If d is a numeric matrix or an object of class dist, mst() will be called to compute an MST, which generally takes at most \(O(n^2)\) time. However, by default, a faster algorithm based on K-d trees is selected automatically for low-dimensional Euclidean spaces; see mst_euclid from the quitefastmst package.
Once a minimum spanning tree is determined, the Genie algorithm runs in \(O(n \sqrt{n})\) time. If you want to test different gini_thresholds or \(k\)s, it is best to compute the MST explicitly beforehand.
Due to Genie’s original definition, the resulting partition tree (dendrogram) might violate the ultrametricity property (merges might occur at levels that are not increasing w.r.t. a between-cluster distance). gclust() automatically corrects departures from ultrametricity by applying height = rev(cummin(rev(height))).
Value¶
gclust() computes the entire clustering hierarchy; it returns a list of class hclust; see hclust. Use cutree to obtain an arbitrary \(k\)-partition.

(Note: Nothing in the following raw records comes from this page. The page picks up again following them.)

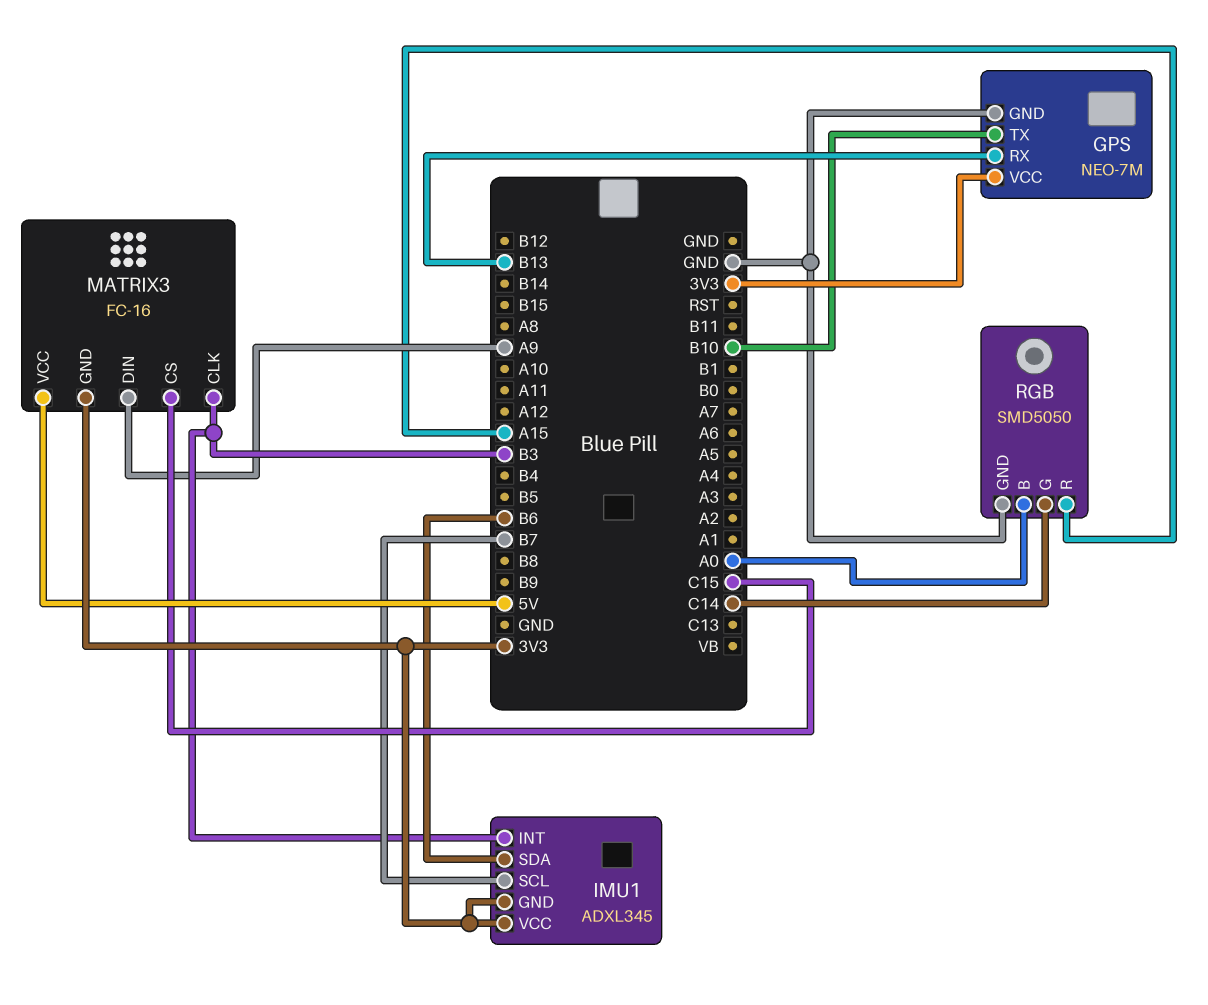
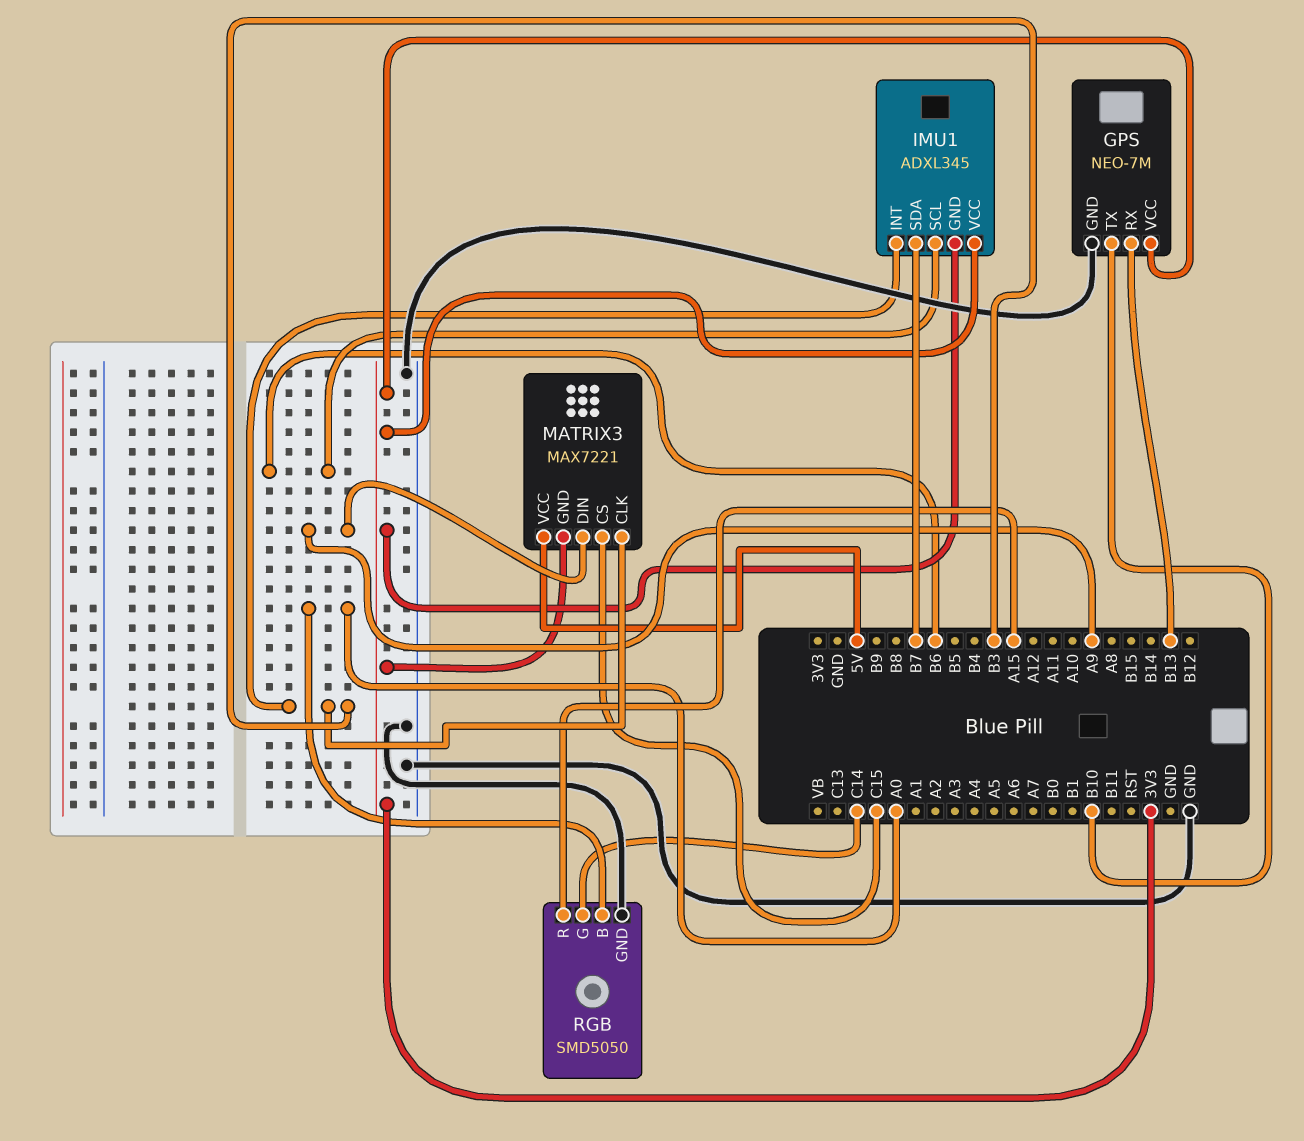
IMU1 pin SCL: B7 -> B6
IMU1 pin SDA: B6 -> B7
MATRIX3: FC-16 -> MAX7221

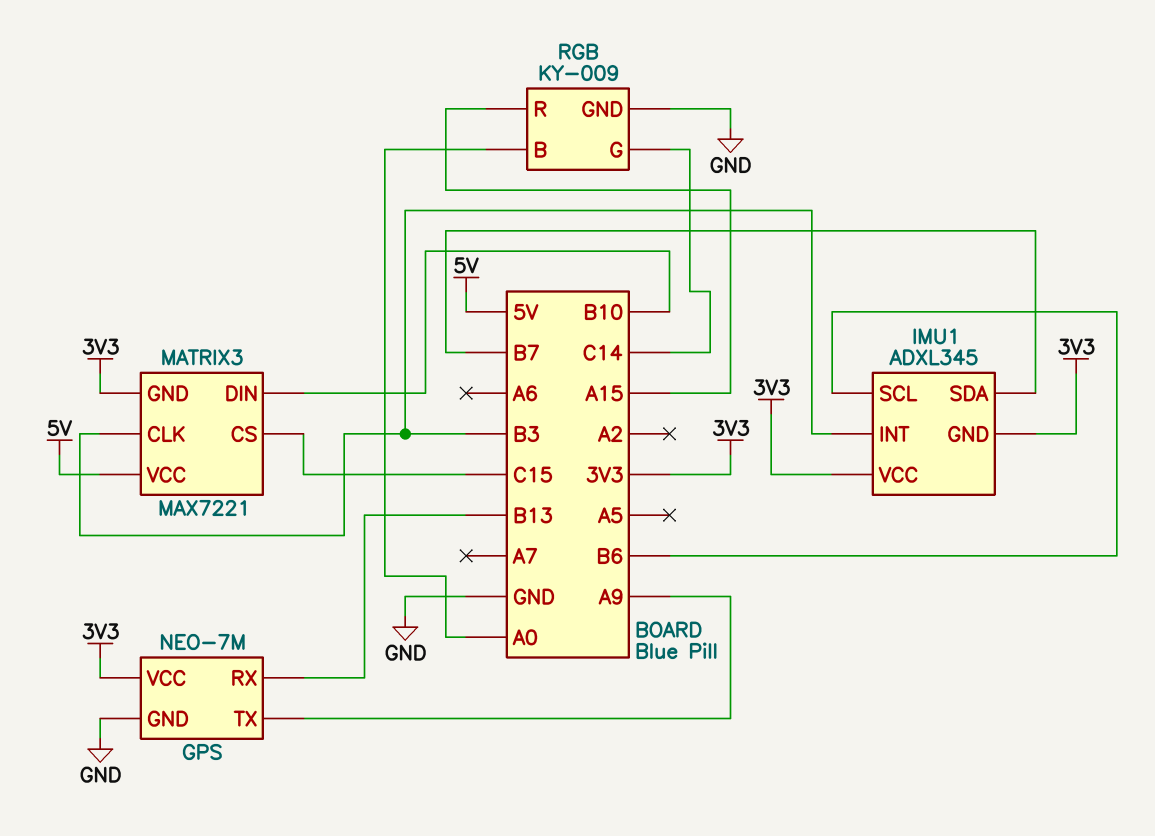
GPS pin TX: B10 -> A9
MATRIX3 pin DIN: A9 -> B10
RGB: SMD5050 -> KY-009

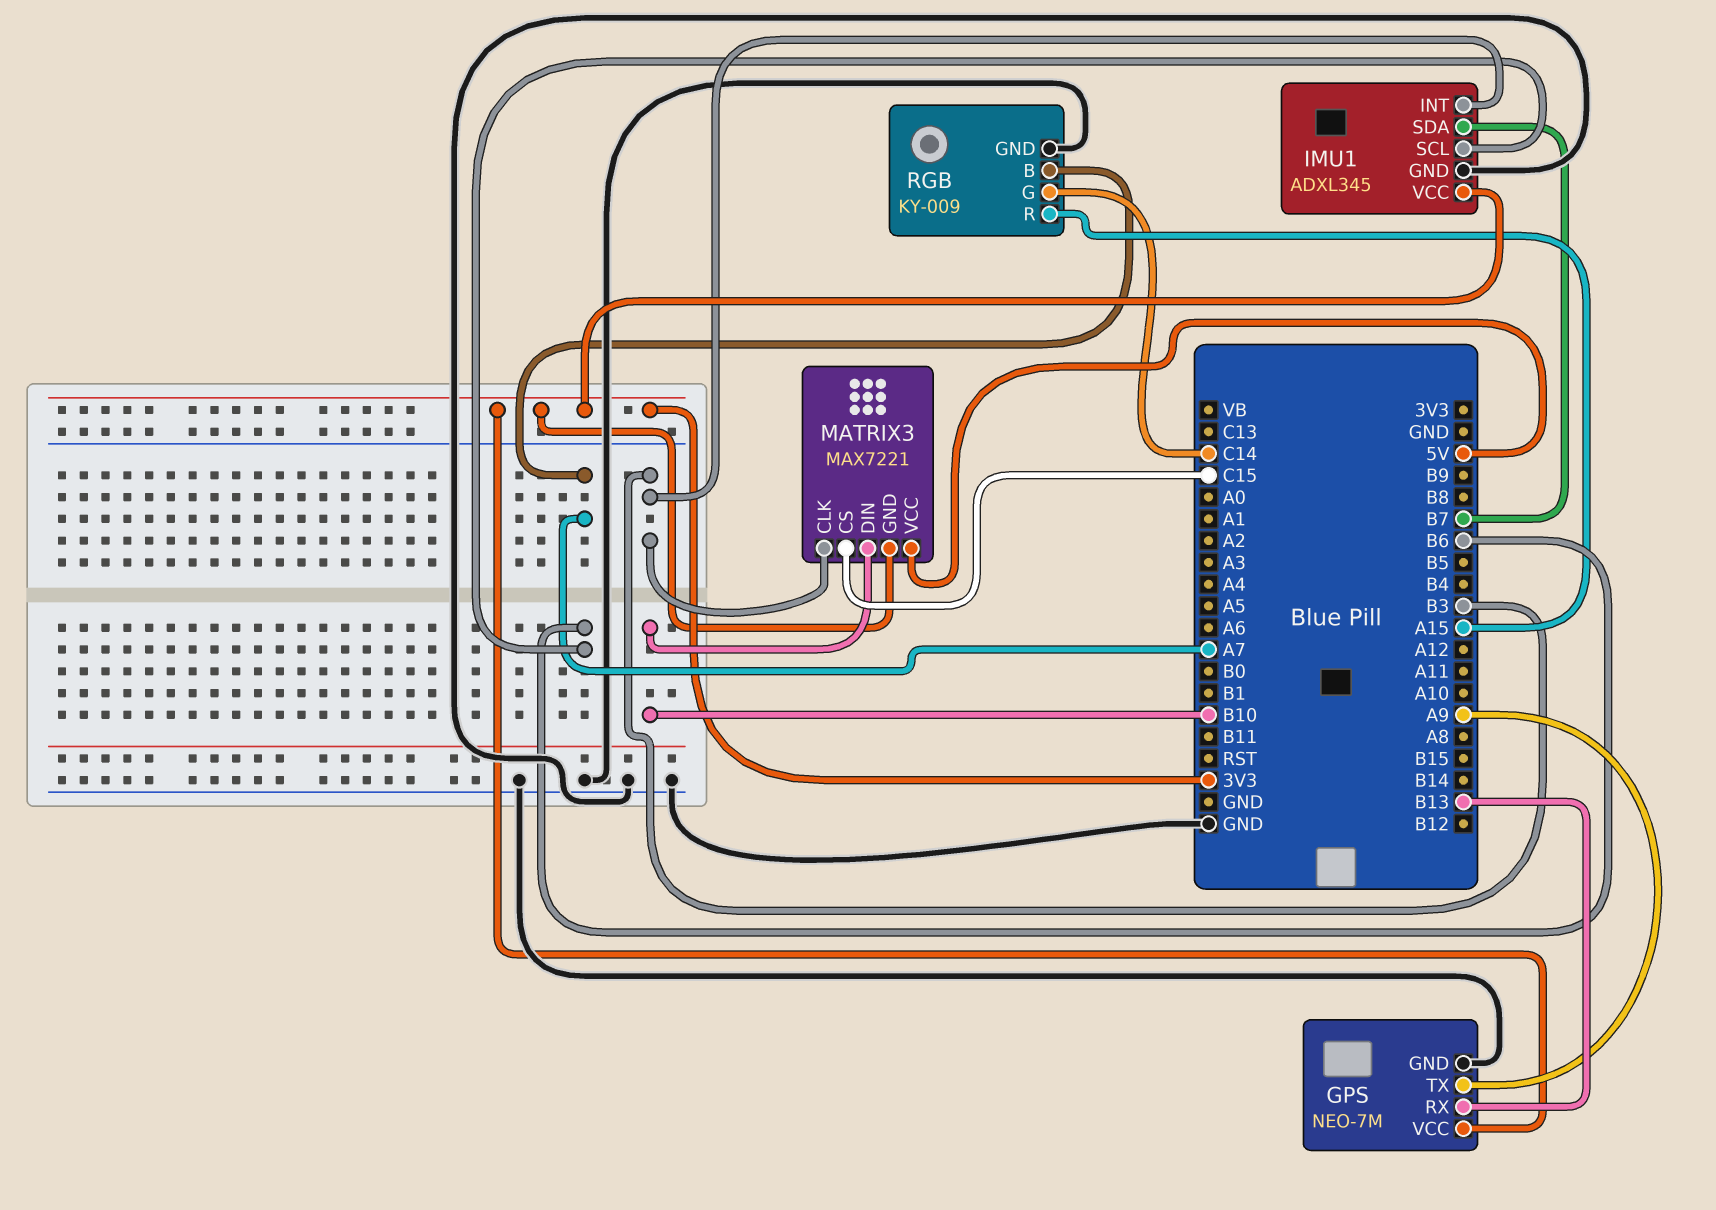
IMU1 pin GND: 3V3 -> GND
RGB pin B: A0 -> A7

genie() returns an object of class mstclust, which defines a \(k\)-partition, i.e., a vector whose \(i\)-th element denotes the \(i\)-th input point’s cluster label between 1 and \(k\).
In both cases, the mst attribute gives the computed minimum spanning tree which can be reused in further calls to the functions from genieclust, lumbermark, and deadwood. For genie(), the cut_edges attribute gives the \(k-1\) indexes of the MST edges whose omission leads to the requested \(k\)-partition (connected components of the resulting spanning forest). In gclust(), these are exactly the last \(k-1\) indexes in the links attribute (but sorted).
References¶
M. Gagolewski, M. Bartoszuk, A. Cena, Genie: A new, fast, and outlier-resistant hierarchical clustering algorithm, Information Sciences 363, 2016, 8-23, doi:10.1016/j.ins.2016.05.003
R.J.G.B. Campello, D. Moulavi, J. Sander, Density-based clustering based on hierarchical density estimates, Lecture Notes in Computer Science 7819, 2013, 160-172, doi:10.1007/978-3-642-37456-2_14
M. Gagolewski, A. Cena, M. Bartoszuk, Ł. Brzozowski, Clustering with minimum spanning trees: How good can it be?, Journal of Classification 42, 2025, 90-112, doi:10.1007/s00357-024-09483-1
M. Gagolewski, genieclust: Fast and robust hierarchical clustering, SoftwareX 15, 2021, 100722, doi:10.1016/j.softx.2021.100722
M. Gagolewski, deadwood, in preparation, 2026
M. Gagolewski, quitefastmst, in preparation, 2026
See Also¶
The official online manual of genieclust at https://genieclust.gagolewski.com/
Gagolewski, M., genieclust: Fast and robust hierarchical clustering, SoftwareX 15:100722, 2021, doi:10.1016/j.softx.2021.100722
mst() for the minimum spanning tree routines
normalized_clustering_accuracy() (amongst others) for external cluster validity measures
Examples¶
library("datasets")
data("iris")
X <- jitter(as.matrix(iris[3:4]))
h <- gclust(X)
y_pred <- cutree(h, 3)
y_test <- as.integer(iris[,5])
plot(X, col=y_pred, pch=y_test, asp=1, las=1)

adjusted_rand_score(y_test, y_pred)
## [1] 0.5993085
normalized_clustering_accuracy(y_test, y_pred)
## [1] 0.7
# detect 3 clusters and find outliers with Deadwood
library("deadwood")
y_pred2 <- genie(X, k=3, M=5) # the 5-mutual reachability distance
plot(X, col=y_pred2, asp=1, las=1)
is_outlier <- deadwood(y_pred2)
points(X[!is_outlier, ], col=y_pred2[!is_outlier], pch=16)